◆ Task requirements ◆
Look through the lines below and copy each one that includes "dobu".

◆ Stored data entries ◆
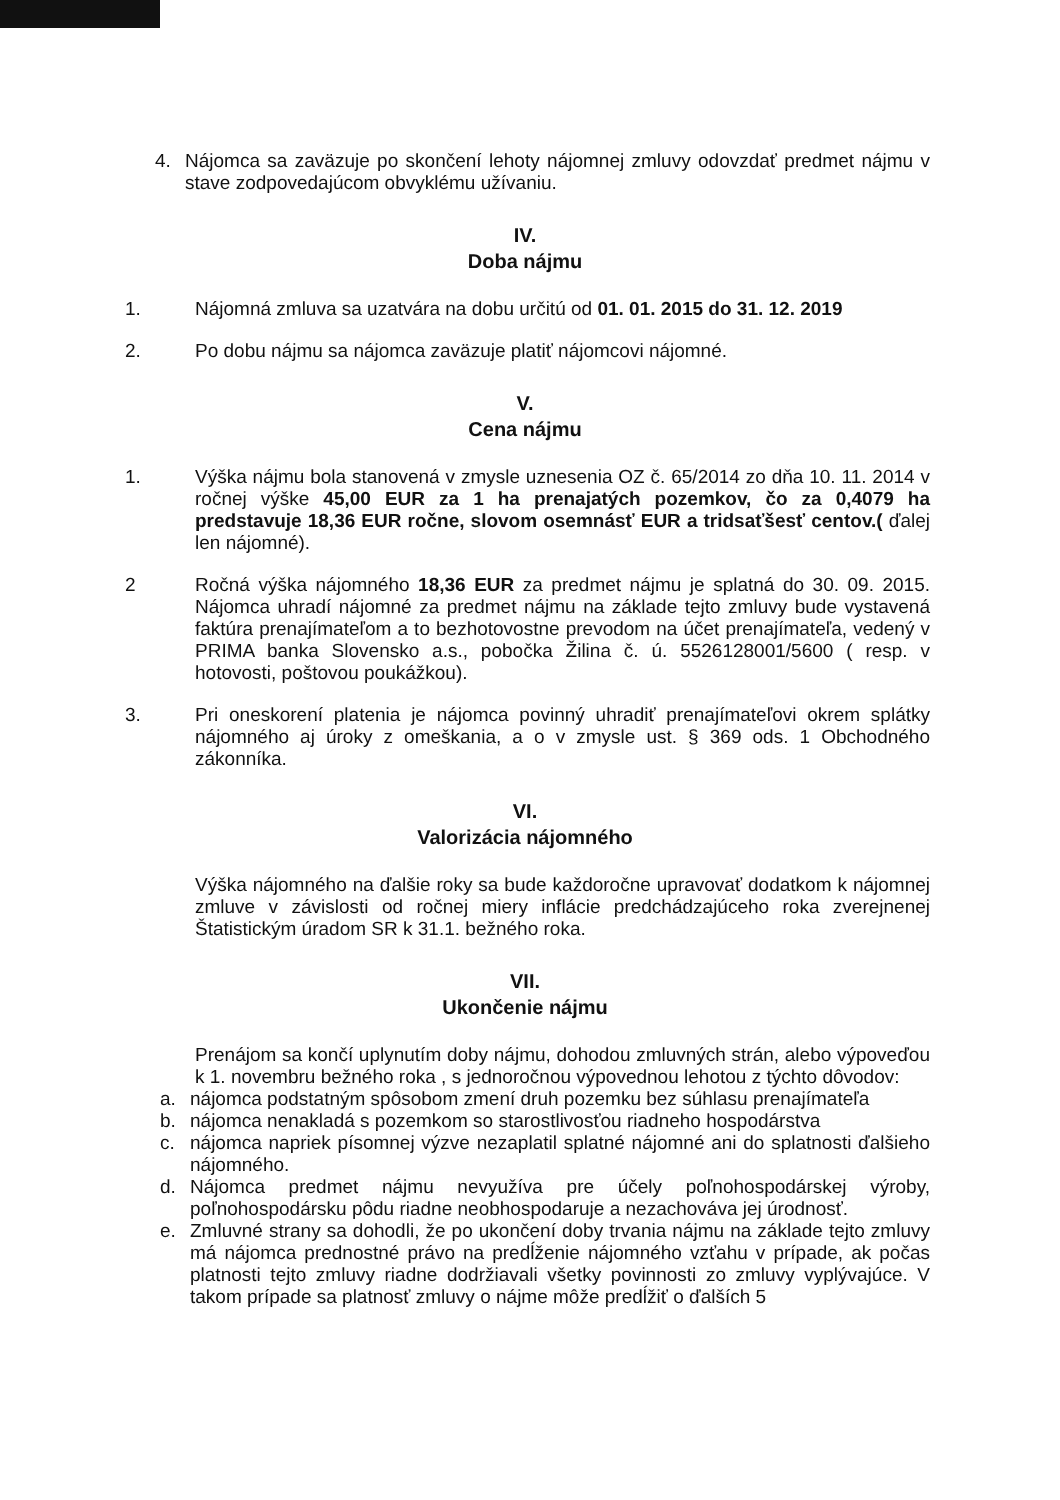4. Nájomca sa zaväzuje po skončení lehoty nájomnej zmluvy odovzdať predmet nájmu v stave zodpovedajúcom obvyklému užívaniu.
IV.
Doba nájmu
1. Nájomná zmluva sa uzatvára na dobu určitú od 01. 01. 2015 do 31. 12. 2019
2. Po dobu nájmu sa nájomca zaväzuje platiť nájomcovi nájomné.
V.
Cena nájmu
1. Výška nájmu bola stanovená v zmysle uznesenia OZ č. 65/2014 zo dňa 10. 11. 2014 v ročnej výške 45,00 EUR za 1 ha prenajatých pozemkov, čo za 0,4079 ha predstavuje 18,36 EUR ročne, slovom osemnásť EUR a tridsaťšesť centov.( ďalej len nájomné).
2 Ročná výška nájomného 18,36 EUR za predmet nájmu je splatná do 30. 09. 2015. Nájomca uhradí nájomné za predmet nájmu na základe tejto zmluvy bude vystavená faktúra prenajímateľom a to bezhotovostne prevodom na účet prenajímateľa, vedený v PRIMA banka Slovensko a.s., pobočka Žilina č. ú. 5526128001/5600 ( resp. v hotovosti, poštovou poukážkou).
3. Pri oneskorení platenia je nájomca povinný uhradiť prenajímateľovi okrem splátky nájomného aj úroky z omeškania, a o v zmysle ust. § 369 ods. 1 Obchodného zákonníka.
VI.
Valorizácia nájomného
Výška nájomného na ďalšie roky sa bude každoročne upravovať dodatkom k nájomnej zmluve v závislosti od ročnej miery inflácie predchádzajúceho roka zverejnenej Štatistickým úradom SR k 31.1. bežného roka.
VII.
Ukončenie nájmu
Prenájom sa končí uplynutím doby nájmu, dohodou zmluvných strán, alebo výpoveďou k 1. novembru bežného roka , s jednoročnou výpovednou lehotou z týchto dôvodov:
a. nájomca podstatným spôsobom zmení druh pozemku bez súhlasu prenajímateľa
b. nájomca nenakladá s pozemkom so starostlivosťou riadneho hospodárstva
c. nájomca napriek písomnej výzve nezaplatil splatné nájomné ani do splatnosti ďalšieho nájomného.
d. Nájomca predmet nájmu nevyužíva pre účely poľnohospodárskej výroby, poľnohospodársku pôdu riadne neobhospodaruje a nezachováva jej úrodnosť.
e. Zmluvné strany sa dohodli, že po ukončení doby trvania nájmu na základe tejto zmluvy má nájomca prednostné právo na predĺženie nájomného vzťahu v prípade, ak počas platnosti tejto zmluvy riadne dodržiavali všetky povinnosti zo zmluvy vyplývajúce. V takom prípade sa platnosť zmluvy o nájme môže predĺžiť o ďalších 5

◆ Solution to this task ◆
1. Nájomná zmluva sa uzatvára na dobu určitú od 01. 01. 2015 do 31. 12. 2019
2. Po dobu nájmu sa nájomca zaväzuje platiť nájomcovi nájomné.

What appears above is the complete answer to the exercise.